Excerpt.
## START
Although the actual day of Sisi's arrival remains unknown, opponents of the visit are pushing for it to be cancelled before it even begins
Egypt President Abdel Fattah al-Sisi this week after arriving in New Delhi the Third India-Africa Forum Summit (AFP)

British politicians, human rights advocates and expat Egyptians are gearing up for an expected visit to London next week by Egyptian President Abdel Fattah al-Sisi, although details of the trip – and even official government confirmation of the exact dates of the visit – have remained under tight wraps.

“It’s ridiculous,” Sameh Shafi, a coordinator of the UK-based grassroots movement, Stop Sisi, told Middle East Eye on Thursday. “Imagine if [German Chancellor Angela] Merkel was coming. Would it be so secretive? No. It would be very well known. I guess it’s an admission of guilt on both [UK and Egyptian government] sides. Both are keeping it an absolute secret.”

Despite refusal by Downing Street to confirm that exact dates of the visit, it has provoked a fire storm of letters this week from politicians, civil society leaders and solicitors demanding that the government cancel the invitation.

"We regard any visit to the UK by this despot as an affront to democratic values. No considerations of commerce or realpolitik can justify such an invitation," said an open letter in The Guardian on Tuesday with 55 signatories, including shadow chancellor John McDonnell and Maha Azzam, head of the Egyptian Revolutionary Council, a broad coalition calling for the return of civil-society democracy to Egypt.
## END
To be done.
**A.** In the excerpt about Egyptian President Abdel Fattah al-Sisi's expected London visit, which UK-based grassroots movement does Sameh Shafi coordinate?
**B.** Resume the news excerpt about Egyptian President Abdel Fattah al-Sisi's expected visit to London, starting after its final sentence.

Stored records.
## START
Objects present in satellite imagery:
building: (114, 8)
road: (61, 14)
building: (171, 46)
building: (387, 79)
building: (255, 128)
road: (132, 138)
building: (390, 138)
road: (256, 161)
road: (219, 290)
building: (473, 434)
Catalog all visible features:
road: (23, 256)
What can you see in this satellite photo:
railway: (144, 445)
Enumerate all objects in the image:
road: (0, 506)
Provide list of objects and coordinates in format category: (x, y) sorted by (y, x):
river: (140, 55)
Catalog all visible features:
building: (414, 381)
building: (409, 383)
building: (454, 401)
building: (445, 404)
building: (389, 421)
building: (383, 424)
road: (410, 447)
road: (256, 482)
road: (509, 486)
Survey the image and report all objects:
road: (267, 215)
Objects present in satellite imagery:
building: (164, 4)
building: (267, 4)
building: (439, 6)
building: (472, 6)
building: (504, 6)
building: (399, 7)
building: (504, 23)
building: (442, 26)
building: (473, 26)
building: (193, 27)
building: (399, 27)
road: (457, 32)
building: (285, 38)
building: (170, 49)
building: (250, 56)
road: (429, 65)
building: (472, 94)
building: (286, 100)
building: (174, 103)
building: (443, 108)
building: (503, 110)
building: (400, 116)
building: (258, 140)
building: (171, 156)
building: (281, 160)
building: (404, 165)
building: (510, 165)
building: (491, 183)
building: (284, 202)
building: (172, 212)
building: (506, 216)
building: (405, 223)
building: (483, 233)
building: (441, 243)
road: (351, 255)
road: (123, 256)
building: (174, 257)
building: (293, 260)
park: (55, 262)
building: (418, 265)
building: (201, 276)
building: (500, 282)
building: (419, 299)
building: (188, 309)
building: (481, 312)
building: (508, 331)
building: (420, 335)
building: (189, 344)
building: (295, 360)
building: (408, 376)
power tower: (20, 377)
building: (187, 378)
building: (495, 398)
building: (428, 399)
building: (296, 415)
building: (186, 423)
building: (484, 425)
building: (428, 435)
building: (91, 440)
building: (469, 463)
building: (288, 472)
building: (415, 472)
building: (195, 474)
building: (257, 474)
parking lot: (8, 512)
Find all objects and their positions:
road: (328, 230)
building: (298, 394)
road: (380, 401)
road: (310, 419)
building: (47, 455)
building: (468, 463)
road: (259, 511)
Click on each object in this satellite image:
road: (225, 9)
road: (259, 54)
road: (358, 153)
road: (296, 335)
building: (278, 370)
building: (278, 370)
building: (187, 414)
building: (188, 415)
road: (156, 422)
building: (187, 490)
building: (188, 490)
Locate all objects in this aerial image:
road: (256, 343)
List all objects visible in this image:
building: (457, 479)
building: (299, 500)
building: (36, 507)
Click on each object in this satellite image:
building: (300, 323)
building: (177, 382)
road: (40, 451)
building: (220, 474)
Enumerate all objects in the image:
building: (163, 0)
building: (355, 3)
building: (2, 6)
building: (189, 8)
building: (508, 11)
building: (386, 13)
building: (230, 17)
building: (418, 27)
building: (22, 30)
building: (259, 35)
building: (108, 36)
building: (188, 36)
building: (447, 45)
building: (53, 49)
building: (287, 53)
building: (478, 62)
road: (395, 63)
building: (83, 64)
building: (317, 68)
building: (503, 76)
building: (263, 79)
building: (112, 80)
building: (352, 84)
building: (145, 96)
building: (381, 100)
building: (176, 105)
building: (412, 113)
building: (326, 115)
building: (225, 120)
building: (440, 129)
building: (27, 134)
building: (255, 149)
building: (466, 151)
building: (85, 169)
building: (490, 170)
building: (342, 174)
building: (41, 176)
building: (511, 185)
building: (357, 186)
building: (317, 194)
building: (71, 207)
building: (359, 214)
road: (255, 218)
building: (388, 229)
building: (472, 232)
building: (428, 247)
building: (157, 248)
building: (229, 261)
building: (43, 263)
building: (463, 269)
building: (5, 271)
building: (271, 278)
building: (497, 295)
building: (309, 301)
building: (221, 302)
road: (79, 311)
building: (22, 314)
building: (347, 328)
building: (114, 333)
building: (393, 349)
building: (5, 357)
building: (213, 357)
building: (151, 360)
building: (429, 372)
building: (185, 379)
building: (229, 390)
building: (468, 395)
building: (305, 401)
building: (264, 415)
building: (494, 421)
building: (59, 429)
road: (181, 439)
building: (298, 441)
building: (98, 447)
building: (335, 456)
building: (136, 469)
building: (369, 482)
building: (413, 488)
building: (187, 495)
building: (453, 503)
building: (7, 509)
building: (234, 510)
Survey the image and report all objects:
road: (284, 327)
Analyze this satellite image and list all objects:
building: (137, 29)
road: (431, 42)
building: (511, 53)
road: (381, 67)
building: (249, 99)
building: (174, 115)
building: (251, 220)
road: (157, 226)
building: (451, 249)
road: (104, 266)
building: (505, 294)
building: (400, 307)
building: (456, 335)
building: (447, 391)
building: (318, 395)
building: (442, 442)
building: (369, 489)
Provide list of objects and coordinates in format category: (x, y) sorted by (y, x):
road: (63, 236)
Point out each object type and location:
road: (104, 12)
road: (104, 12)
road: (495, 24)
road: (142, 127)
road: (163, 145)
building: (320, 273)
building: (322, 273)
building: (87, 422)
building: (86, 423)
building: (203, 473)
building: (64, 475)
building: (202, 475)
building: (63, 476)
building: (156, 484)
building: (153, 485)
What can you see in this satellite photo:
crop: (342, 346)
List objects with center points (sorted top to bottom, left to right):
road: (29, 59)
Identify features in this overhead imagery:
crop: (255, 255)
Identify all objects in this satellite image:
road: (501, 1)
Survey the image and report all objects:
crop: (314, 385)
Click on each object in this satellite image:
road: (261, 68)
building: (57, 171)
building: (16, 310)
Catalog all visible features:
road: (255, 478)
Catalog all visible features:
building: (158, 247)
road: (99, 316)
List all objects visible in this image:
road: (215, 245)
## END
Per-task outputs.
**A.** Stop Sisi

**B.**
ITN Solicitors, lawyers who are representing the Muslim Brotherhood and the Freedom and Justice Party of deposed former Egyptian President Mohamed Morsi, told Prime Minister David Cameron in a letter also sent this week that "were it not for the fact that he enjoys immunity by virture of his public office, there is a very real prospect that General Sisi would be arrested on his visit to the United Kingdom".

The letter, slightly modified versions of which were also sent to opposition leader Jeremy Corbyn and Scottish National Party leader Nicola Sturgeon, called on the government to "ensure that the Sisi regime is accountable for its crimes".

Calling for questions

Shafi said Stop Sisi, which is not aligned to any Egyptian party or movement and opposes the British government’s invitation to Sisi over Egypt’s human rights violations under his tenure, have been lobbying British politicians to question the invitation in parliament.

Among these violations, Shafi and others who are critical of the UK's invitation note, are an estimated 40,000 Egyptians who have been imprisoned, often in overcrowded and unsanitary conditions, since the July 2013 coup, many as a result of their dissent against the government or their support for Morsi, who was toppled in a coup in 2013 after winning democratic elections.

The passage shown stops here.